Did you try to update your torch install?
My torch install is really fresh (I just got it to try texture_nets out)
Did you install it with
git clone https://github.com/torch/distro.git ~/torch --recursive
cd ~/torch; bash install-deps;
./install.sh
?
Yep, I followed the instructions from torch.ch and the installations seemed successful. I was able to successfully train with fast_neural_style though, if that sheds any light on the issue. I am currently trying to train with pyramid model, not sure if it makes any difference, but will let you know if it also terminates after exactly (I find this fact quite surprising) 1300 iterations.
Try this
luarocks install torch
luarocks install sys
luarocks install cutorch
luarocks install loadcaffe
luarocks install nn
luarocks install cunn
luarocks install optim
luarocks install image
luarocks install cudnn
Maybe it will help. Also make sure you have enough disk space.
So, I tried using smaller batch_size, which surprisingly works fine. Am I right assuming it is related to insufficient memory?
Memory might be the issue, but not the always one. Sometimes, I set the batch_size = 1 on Tesla K40, the training will terminate itself prematurely without outputting any error message.
Hm, well, now with batch_size = 2 I get an error message that I am running out of RAM, even though I am using amazon p2.xlarge instance with 61GB RAM and 12GB GPU memory, which I assumed would be enough :/ Is there any point in trying to profile the code or anything?
You can use nvidia-smi to check how much GPU memory is used when you run the training. If the amount of the used memory is close to the maximum limit, then you may have a chance of running out of RAM.
I tried that for a couple of times while training but could never spot anything weird. If I'm not mistaken, it seemed to only use up to 4Gb GPU memory with batch_size=4 at random points during the training.

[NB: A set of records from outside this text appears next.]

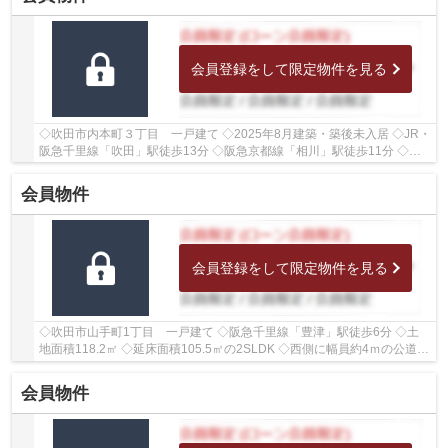
会員登録をして限定物件を見る
◇吹田市内本町３丁目 一戸建て ◇2025年8月建築・築後未入居 ◇JR・
阪急千里線「吹田」駅徒歩13分 ◇阪急京都線「相川」駅徒歩11分 ◇土
地面積60.4㎡ ◇延べ床面積66.55㎡の1SLDK ◇駐車ス...
会員物件
会員登録をして限定物件を見る
◇吹田市山手町1丁目 一戸建て ◇阪急千里線「豊津」駅徒歩6分 ◇土
地面積118.2㎡ ◇延床面積105.5㎡の2SLDK ◇西側に幅員約4ｍの公道に
接面しております ◇学校区は山手小学校、豊津中学校...
会員物件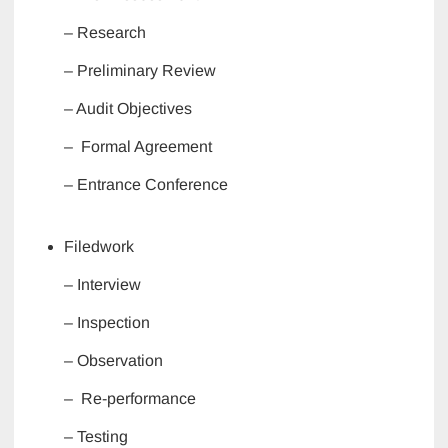
– Research
– Preliminary Review
– Audit Objectives
– Formal Agreement
– Entrance Conference
Filedwork
– Interview
– Inspection
– Observation
– Re-performance
– Testing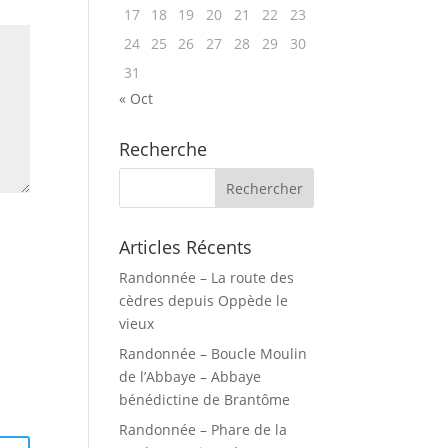
17
18
19
20
21
22
23
24
25
26
27
28
29
30
31
« Oct
Recherche
Articles Récents
Randonnée – La route des
cèdres depuis Oppède le
vieux
Randonnée – Boucle Moulin
de l’Abbaye – Abbaye
bénédictine de Brantôme
Randonnée – Phare de la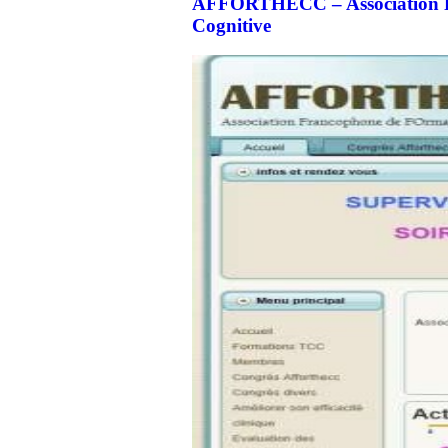
AFFORTHECC – Association Fr
Cognitive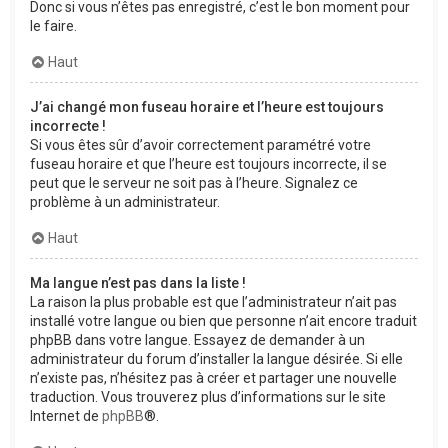
Donc si vous n’êtes pas enregistré, c’est le bon moment pour
le faire.
Haut
J’ai changé mon fuseau horaire et l’heure est toujours
incorrecte !
Si vous êtes sûr d’avoir correctement paramétré votre
fuseau horaire et que l’heure est toujours incorrecte, il se
peut que le serveur ne soit pas à l’heure. Signalez ce
problème à un administrateur.
Haut
Ma langue n’est pas dans la liste !
La raison la plus probable est que l’administrateur n’ait pas
installé votre langue ou bien que personne n’ait encore traduit
phpBB dans votre langue. Essayez de demander à un
administrateur du forum d’installer la langue désirée. Si elle
n’existe pas, n’hésitez pas à créer et partager une nouvelle
traduction. Vous trouverez plus d’informations sur le site
Internet de
phpBB
®.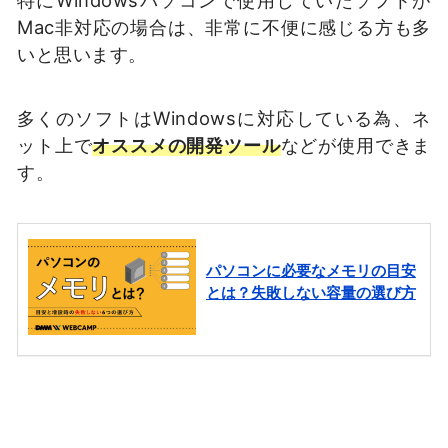
特にWindowsパソコンで使用していたソフトが
Mac非対応の場合は、非常に不便に感じる方も多
いと思います。
多くのソフトはWindowsに対応している為、ネ
ット上で
オススメの開発ツール
などが使用できま
す。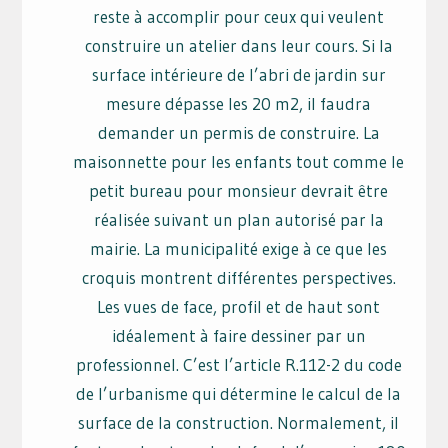
reste à accomplir pour ceux qui veulent
construire un atelier dans leur cours. Si la
surface intérieure de l’abri de jardin sur
mesure dépasse les 20 m2, il faudra
demander un permis de construire. La
maisonnette pour les enfants tout comme le
petit bureau pour monsieur devrait être
réalisée suivant un plan autorisé par la
mairie. La municipalité exige à ce que les
croquis montrent différentes perspectives.
Les vues de face, profil et de haut sont
idéalement à faire dessiner par un
professionnel. C’est l’article R.112-2 du code
de l’urbanisme qui détermine le calcul de la
surface de la construction. Normalement, il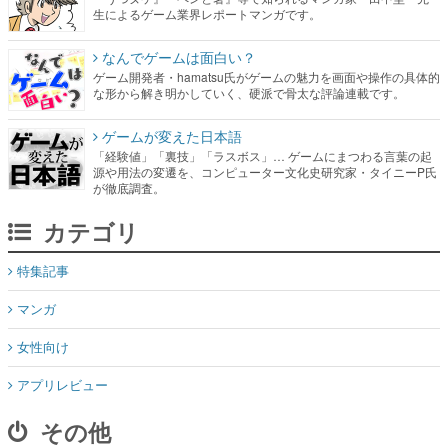
生によるゲーム業界レポートマンガです。
なんでゲームは面白い？
ゲーム開発者・hamatsu氏がゲームの魅力を画面や操作の具体的
な形から解き明かしていく、硬派で骨太な評論連載です。
ゲームが変えた日本語
「経験値」「裏技」「ラスボス」… ゲームにまつわる言葉の起
源や用法の変遷を、コンピューター文化史研究家・タイニーP氏
が徹底調査。
カテゴリ
特集記事
マンガ
女性向け
アプリレビュー
その他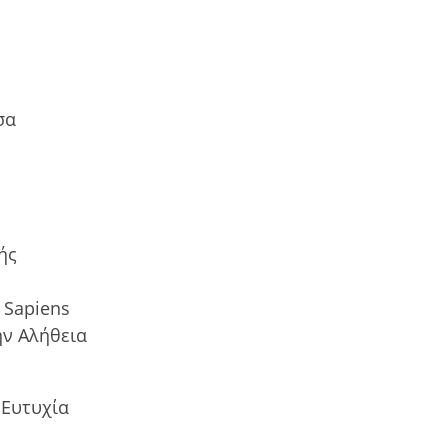
σα
ής
 Sapiens
ην Αλήθεια
 Ευτυχία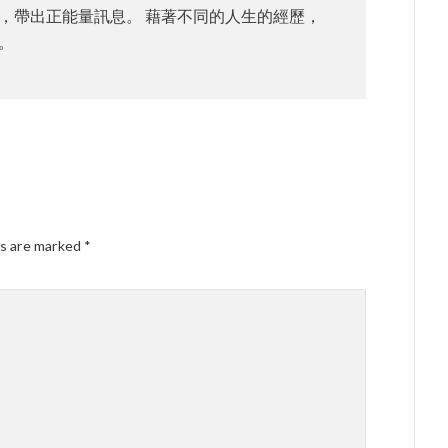
，帶出正能量訊息。 藉著不同的人生的經歷，
。
ds are marked
*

add this line below https://github.com/DmitryUlyanov/texture_nets/blob/master/train.lua#L198 should fix this leak
net:clearState()
@alexguo Thanks. I tested it and it worked.
Hi,
For some weird reason training with johnson model terminates for me after 1300 iterations with message "Killed". I am using the "default" command line as provided in the readme file for johnson model with different style images (I tried candy style and some custom doodle styles and it is always killed after 1300 iterations). Any ideas on why this happens or how can I deal with this?
Thanks